Raising Emotionally Healthy Children
To educate is to communicate, guide, show and teach our children what we consider important for life. Through this kind of education, we present our values, our ideas and expectations, our habits, our ways of living and how we see life. Parents always intend to give the best to their children, but we also have to know how to transmit these teachings and guidance.
Commanding or sharing?
There are many ways to educate, and one of them is through authority, imposition, punishment and obedience. Through this form of education, we “train our” children through fear and authority. In most cases, children obey, without learning and without thinking, just to avoid the negative consequences of not doing so.

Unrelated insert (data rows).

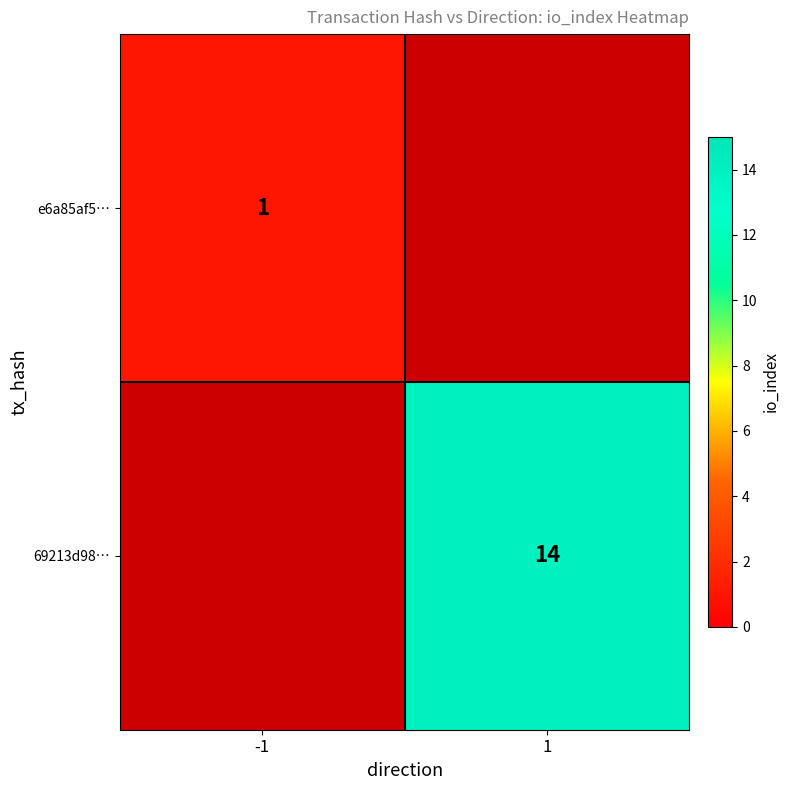

True or false: 69213d98… has a value of 14 at 1.

True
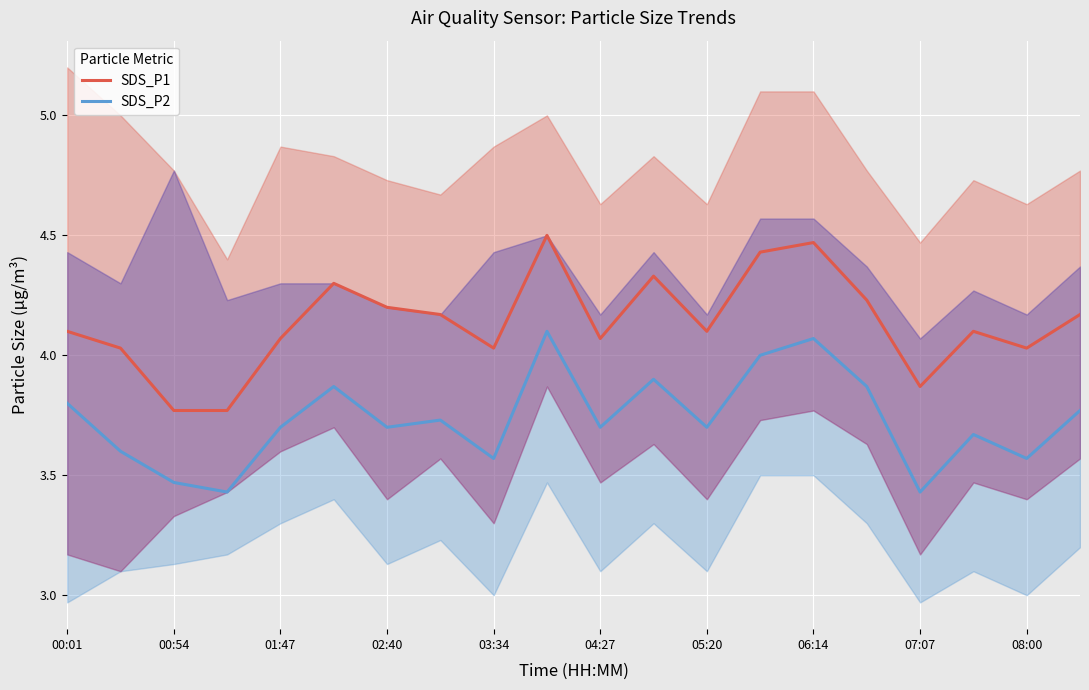

True or false: SDS_P1 and SDS_P2 cross at least once.

False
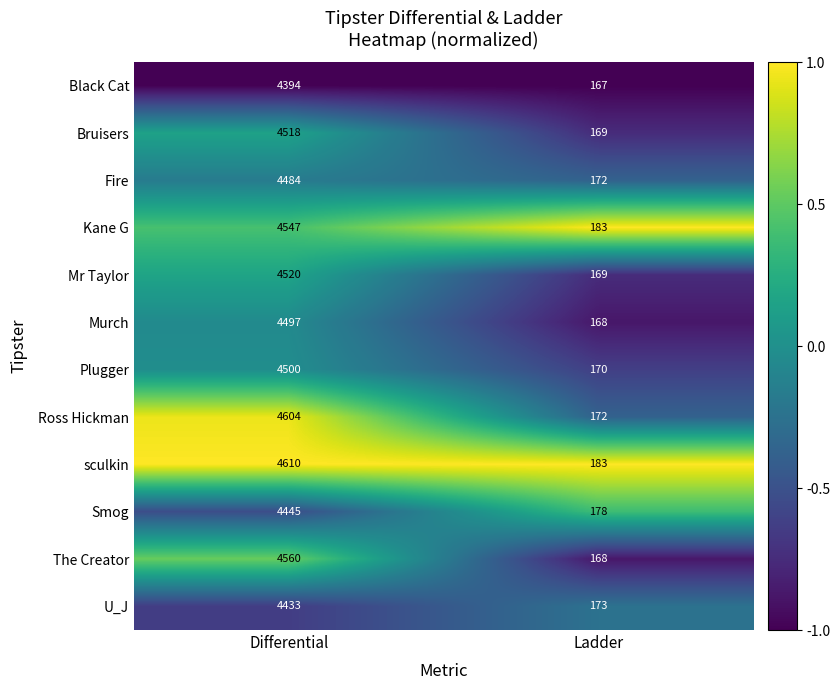

What is the greatest value displayed?

4610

However, there is another approach to education that involves respecting and supporting a child’s development. This approach emphasizes learning the reason for things, and parents accompany the child through the process. Children learn through experience, by coming to agreements and negotiating with their parents, and enhancing their autonomy; they are held accountable for their small decisions and know the consequences.
Rules and limits
Respecting and supporting the growth and maturation of our children does not mean that they are in charge of their own education. It is important to remember that parents are always the engine and guide for the education of their children, and therefore, it is the parents who create the educational path they want for their children.
Thus, it is important to clearly articulate the rules and limits that define the boundaries of what we teach because it is clear that not everything is suitable for our way of living and we should make it clear to our little ones.
It is important to be clear about what we want to teach, and that’s why it is essential to know our values. In this way, educating becomes the transmission of values through rules and habits of our daily life, making clear what we do not want to pass down.
Teaching values is natural and spontaneous. They are transmitted from generation to generation through observation, imitation, and most of all with non-verbal language.
This means that in addition to explaining what we want, don’t want and expect from our children, w e let them know by our attitudes, emotions and feelings, approval or disapproval, and the resulting consequences.
Raising confident children
Children grow up emotionally healthy when they have learned to live life based on their own experience and with the support and protection of their elders by understanding, resolving conflicts and facing difficulties.
When the child becomes an adolescent and then an adult, he or she will decide what to do with everything learned, but there is no doubt that a good education is the best luggage for the journey through life.
Children who are confident in themselves are those that have grown up with communication and trust of their elders. Their parents accompanied them in their maturation and autonomy, teaching them to manage their emotions such as frustration, rage, anger, envy and jealousy.
The best thing we can do as parents is reinforce our children’s progress, achievements, success, skills, abilities and potential, always showing them the love, care and affection we feel for them.